Pertambahan jumlah peserta tersebut diimbangi dengan fasilitas kesehatan yang bekerjasama dengan BPJS Kesehatan dimana pada tahun 2014 jumlah FKTP 18.437 menjadi 20.850 di semester 1 2017, sementara FKRTL pada tahun 2014 berjumlah 1.681 kini pada semester 1 2017 telah bertambah menjadi 2.156 atau 78,8% dari jumlah rumah sakit teregistrasi di Indonesia.
Jika bicara keberlangsungan program, prinsip yang dipakai adalah anggaran berimbang. “Pembiayaan utama kami ada pada iuran, dan pada kesempatan ini kami berterima kasih atas compliance badan usaha,” ujar Fachmi.

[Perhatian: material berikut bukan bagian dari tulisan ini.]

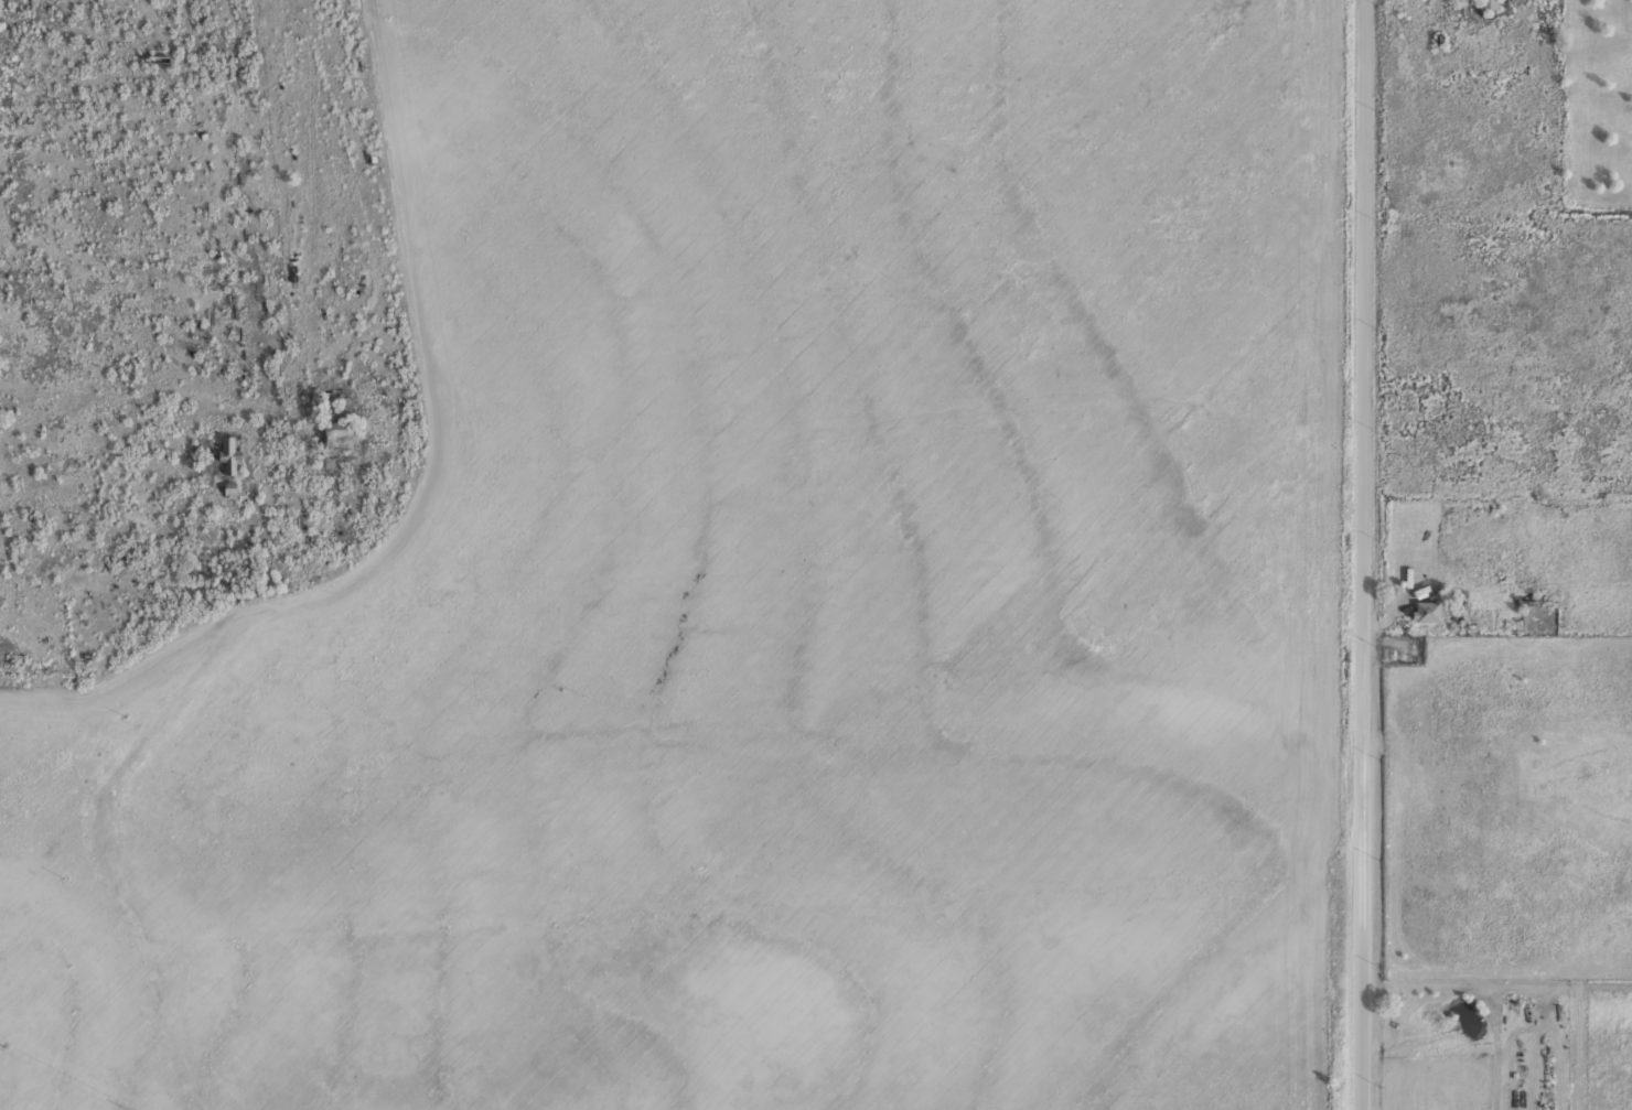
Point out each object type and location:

Di hadapan peserta konferensi, Fachmi membeberkan hasil survei kepuasan peserta JKN-KIS menunjukkan trend positif meskipun kini tantangan yang tengah dihadapi BPJS Kesehatan, antara lain berkaitan dengan kepatuhan pembayaran iuran, monitoring dan evaluasi secara terjadwal untuk validasi kepesertaan karyawan badan usaha serta banyaknya badan usaha yang belum masuk dan mendaftarkan karyawannya dalam program JKN-KIS dan sosialisasi-advokasi terkait program JKN-KIS dengan COB kepada pegawai dan pemberi kerja.
“Selama 3,5 tahun ini pencapaiannya (Program JKN-KIS) memang diakui dunia, meskipun ada banyak sekali masalah yang harus diselesaikan. Tapi ini konsekuensi akan banyak, peserta semakin banyak, rumah sakit cukup atau tidak. Kami terus terang tidak happy dengan banyaknya orang sakit, berarti harus ada yang diteliti di upaya promotif preventif,” ujar Fachmi.
Di akhir penyampaiannya, Fachmi menjelaskan tentang kemudahan yang sudah diberikan BPJS Kesehatan kepada badan usaha mulai dari pendaftaran, penagihan, pembayaran dan pelaporan iuran.
“Di sini kita bangun betul program yang virtual office, sehingga program bisa diakses tanpa menyita banyak waktu. (rel)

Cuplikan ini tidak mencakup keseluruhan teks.